Nel 2018 la Tepco ha infatti ammesso che nonostante la depurazione, nell’acqua sarebbero rimaste, oltre al trizio, anche tracce di stronzio-90 e carbonio-14, altri due composti molto più pericolosi. Prima di essere rilasciata in mare l’acqua dovrebbe essere dunque ulteriormente filtrata.

«La scelta del governo giapponese è la scelta della disperazione. Nessun uomo è mai stato sottoposto a una contaminazione da trizio, quali siano le ripercussioni sul lungo periodo è difficilissimo dirlo, ciò che si può dire per certo è che non è nulla di benefico», spiega a Zeta Valerio Rossi Albertini, fisico-chimico e primo ricercatore del Cnr (Consiglio nazionale delle ricerche), cauto sugli effetti di una dispersione in mare del liquido contaminato.

In dieci anni la centrale ha stoccato 1,25 milioni di tonnellate di acqua contaminata in più di 1000 cisterne. Ma lo spazio disponibile sta per finire. Le operazioni di deflusso inizieranno nel 2022 ma saranno tutt’altro che rapide: potrebbero volerci infatti alcuni decenni per smaltire tutto il liquido accumulato. 

«Sulle conseguenze ambientali bisognerà vedere. L’acqua da smaltire è blandamente radioattiva, se verrà versata un po’ alla volta nell’immensa massa dell’Oceano le correnti faranno sì che venga diluita e che il tasso di radioattività scenda rapidamente sotto la soglia percettibile», afferma Rossi Albertini.

Ad oggi sversare in mare l’acqua di raffreddamento dei reattori di Fukushima appare la decisione più sbrigativa e più economica. Per alcuni esperti è anche l’opzione più sicura.

«La diluizione in mare del trizio è l’operazione più sicura da fare per abbattere il rischio di radiazioni e l’impatto sull’ambiente. Ma bisogna farlo nelle forme e nei tempi previsti dalle raccomandazioni generali dell’Iaea, l’Agenzia internazionale dell’energia atomica, alle quali il Giappone ha detto di volersi attenere», commenta Alessandro Dodaro, direttore del dipartimento Fusione e Tecnologie per la Sicurezza nucleare di Enea, l’agenzia nazionale per le nuove tecnologie, l’energia e lo sviluppo sostenibile. 

Una simile soluzione resta però fortemente criticata e avversata da Greenpeace, secondo cui la diluizione in mare comunque non metterebbe a riparo l’ecosistema e gli uomini dai rischi connessi alla radioattività delle sostanze sversate.

«L’idea che la diluizione riduca i rischi non si applica alle  sostanze in questione, che entrano nella catena alimentare, nel plancton, nelle alghe. Il governo giapponese dovrebbe continuare a stoccare l’acqua a lungo termine, non è vero che non c’è spazio», afferma Onufrio. 
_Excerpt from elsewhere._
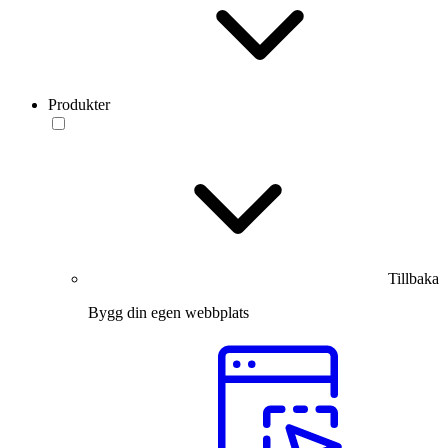
Produkter
Tillbaka
Bygg din egen webbplats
L’acqua è lo strumento principale per raffreddare il nocciolo di un reattore, la sezione cioè in cui avvengono le reazioni nucleari, ad è una pratica utilizzata anche nelle centrali regolarmente in funzione. Ogni impianto atomico riversa in mare o nei fiumi l’acqua di scarto contenente trizio, ma in piccole quantità. Nel caso dell’incidente di Fukushima, per la prima volta l’acqua è stata utilizzata per raffreddare un nocciolo fuso, accumulandosi in quantità esorbitanti. Prima di decidersi per la diluizione in mare, il governo giapponese ha considerato e poi scartato anche la possibilità di far evaporare l’acqua stoccata, un’operazione che secondo gli esperti non avrebbe comunque avuto un impatto più ecosostenibile o benefico.

Tokyo avrebbe potuto immaginare delle soluzioni meno impattanti, se si fosse mossa per tempo e a condizione di sborsare molti soldi? «Con un finanziamento esorbitante, in Giappone avrebbero potuto congelare l’acqua e conservarla in un spazio apposito in silos refrigerati, come si fa con le scorie nucleari sistemate nei depositi. E attendere così che la carica radioattiva del trizio si estinguesse da sola. Pensare ora di congelare tonnellate di acqua è un’impresa ciclopica, si sarebbe dovuto avviare un processo del genere dieci anni fa, subito dopo l’incidente», conclude Rossi Albertini.